SELECTED EXTRACT
::::
Quantitative culture agreement
A paired comparison of the St. George's and ACTG methods indicated no significant difference between their results of the two assays ( P = .09 by paired t -test). However, the ACTG quantitative culture results were generally higher than the standard St. George's method. For every 1-unit increase in log 10 ACTG quantitative cultures, there was a corresponding 0.88 increase in log 10 CFU/ml (95% CI, 0.84 to 0.93) using the St. George's quantitative cultures among 229 valid culture pairs from CSF CrAg-positive participants. For every 1-unit increase in the 10 μl calibrated loop method results, there was a corresponding 0.89 increase in log 10 CFU/ml from the St. George's method (95% CI, 0.82 to 0.96) among 133 pairs from CSF CrAg-positive participants (Supplemental Figure 1). A comparison of the ACTG and calibrated loop indicated a mean increase in 0.94 log 10 CFU/mL (95% CI, 0.85 to 1.03) in ACTG results for every 1-unit increase in the calibrated loop method among (n = 127 pairs). Among patients who had additional lumbar punctures after 14 days of amphotericin B-based therapy, 34% (12/35) of participants’ CSF remained culture positive with a mean culture growth of 750 CFU/ml, 870 CFU/ml and 30 CFU/ml for the St. George's, ACTG, and 10 μl loop methods, respectively, among those with positive cultures by any method.
Figure 2 displays the relationship between the St. George's and ACTG methods, which had the strongest correlation (Pearson r 2 for repeated measures = 0.92, P < .001). Although the 10 μl loop method absolute counts differed significantly, the loop method's quantitative culture results did correlate well with the St. George's method (r 2 for repeated measures = 0.89, P < .001) and with the ACTG method (r 2 for repeated measures = 0.88, P < .001). Among paired cultures performed by St. George and ACTG methods, 62% (143/229) differed by less than ± 0.5 log 10 CFU/ml and 81% (181/229) differed by less than ± 1.0 log 10 CFU/ml, excluding sterile cultures by both methods (Figure 3 ).
::::
[Records from a dataset]
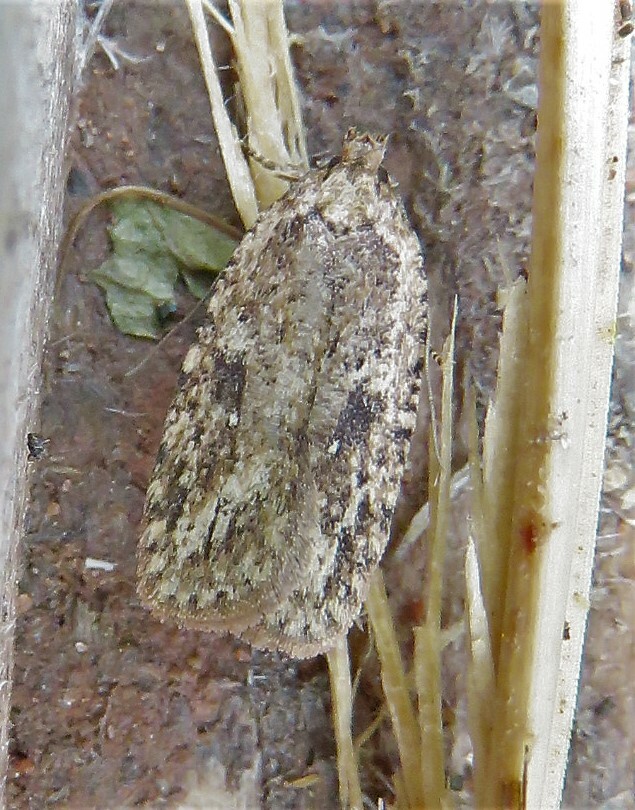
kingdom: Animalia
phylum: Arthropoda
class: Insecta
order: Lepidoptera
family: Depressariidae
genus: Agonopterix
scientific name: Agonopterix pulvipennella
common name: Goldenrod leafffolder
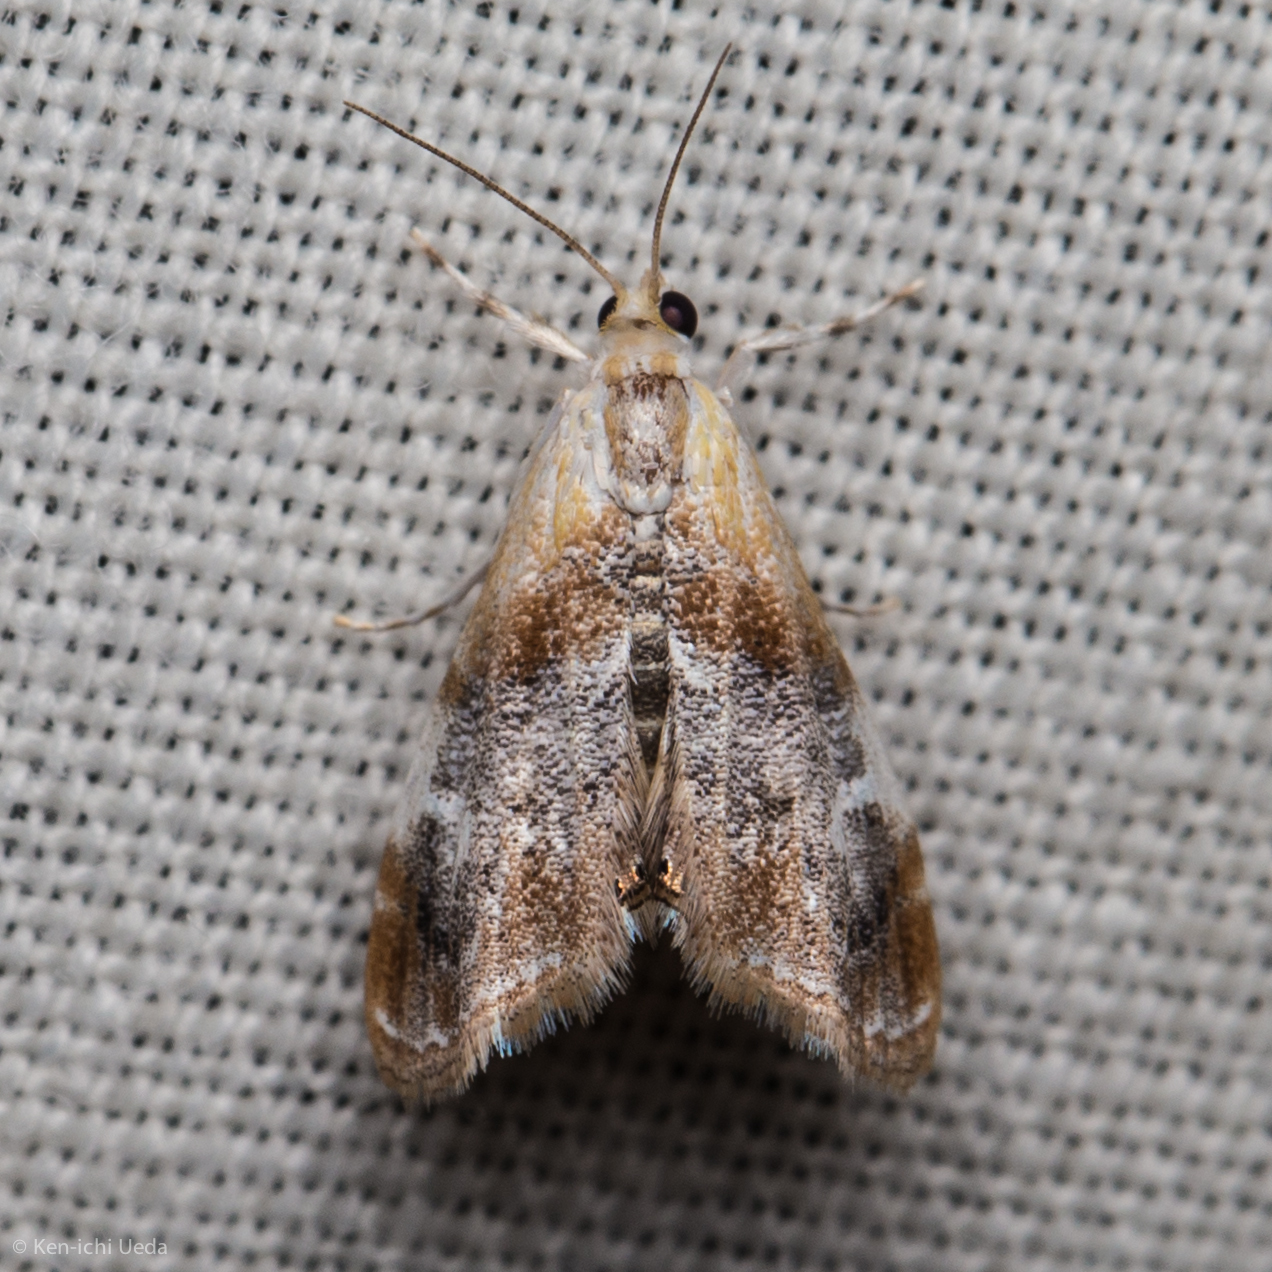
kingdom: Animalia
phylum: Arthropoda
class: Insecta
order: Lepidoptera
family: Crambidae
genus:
::::
EXERCISE INSTRUCTIONS
Reproduce the part of the passage on quantitative culture agreement that opens with "Figure 2 displays" and closes with "(Figure 3 ).", replacing "repeated measures" with "repeated observations" throughout.

ANSWER FOR THE TASK
Figure 2 displays the relationship between the St. George's and ACTG methods, which had the strongest correlation (Pearson r 2 for repeated observations = 0.92, P < .001). Although the 10 μl loop method absolute counts differed significantly, the loop method's quantitative culture results did correlate well with the St. George's method (r 2 for repeated observations = 0.89, P < .001) and with the ACTG method (r 2 for repeated observations = 0.88, P < .001). Among paired cultures performed by St. George and ACTG methods, 62% (143/229) differed by less than ± 0.5 log 10 CFU/ml and 81% (181/229) differed by less than ± 1.0 log 10 CFU/ml, excluding sterile cultures by both methods (Figure 3 ).